Source records
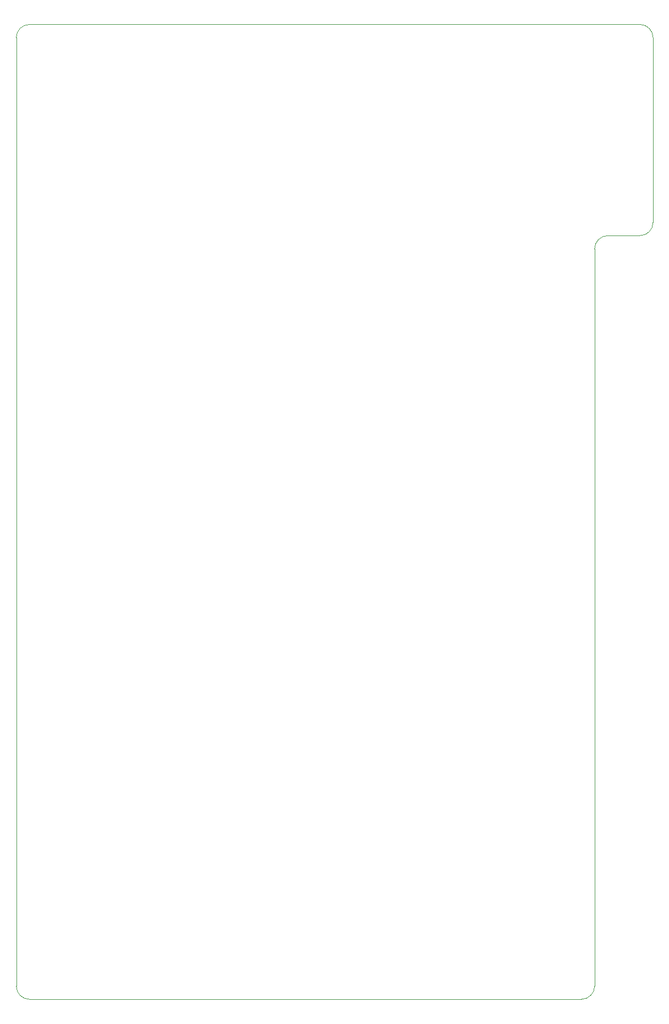
<source format=gbr>
%TF.GenerationSoftware,KiCad,Pcbnew,8.0.0*%
%TF.CreationDate,2024-03-04T15:47:03-08:00*%
%TF.ProjectId,ee110_alpha_board,65653131-305f-4616-9c70-68615f626f61,0.1*%
%TF.SameCoordinates,Original*%
%TF.FileFunction,Profile,NP*%
%FSLAX46Y46*%
G04 Gerber Fmt 4.6, Leading zero omitted, Abs format (unit mm)*
G04 Created by KiCad (PCBNEW 8.0.0) date 2024-03-04 15:47:03*
%MOMM*%
%LPD*%
G01*
G04 APERTURE LIST*
%TA.AperFunction,Profile*%
%ADD10C,0.100000*%
%TD*%
G04 APERTURE END LIST*
D10*
X44032000Y-183000000D02*
X128968000Y-183000000D01*
X133032000Y-65500000D02*
X137968000Y-65500000D01*
X140000000Y-63468000D02*
G75*
G02*
X137968000Y-65500000I-2032000J0D01*
G01*
X42000000Y-35032000D02*
X42000000Y-180968000D01*
X44032000Y-183000000D02*
G75*
G02*
X42000000Y-180968000I0J2032000D01*
G01*
X131000000Y-180968000D02*
G75*
G02*
X128968000Y-183000000I-2032000J0D01*
G01*
X42000000Y-35032000D02*
G75*
G02*
X44032000Y-33000000I2032000J0D01*
G01*
X131000000Y-67532000D02*
G75*
G02*
X133032000Y-65500000I2032000J0D01*
G01*
X140000000Y-63468000D02*
X140000000Y-35032000D01*
X137968000Y-33000000D02*
X44032000Y-33000000D01*
X131000000Y-180968000D02*
X131000000Y-67532000D01*
X137968000Y-33000000D02*
G75*
G02*
X140000000Y-35032000I0J-2032000D01*
G01*
M02*

</source>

Exercise instructions
Show each line of the data that contains the string "KiCad".

Solution to the problem
%TF.GenerationSoftware,KiCad,Pcbnew,8.0.0*%
G04 Created by KiCad (PCBNEW 8.0.0) date 2024-03-04 15:47:03*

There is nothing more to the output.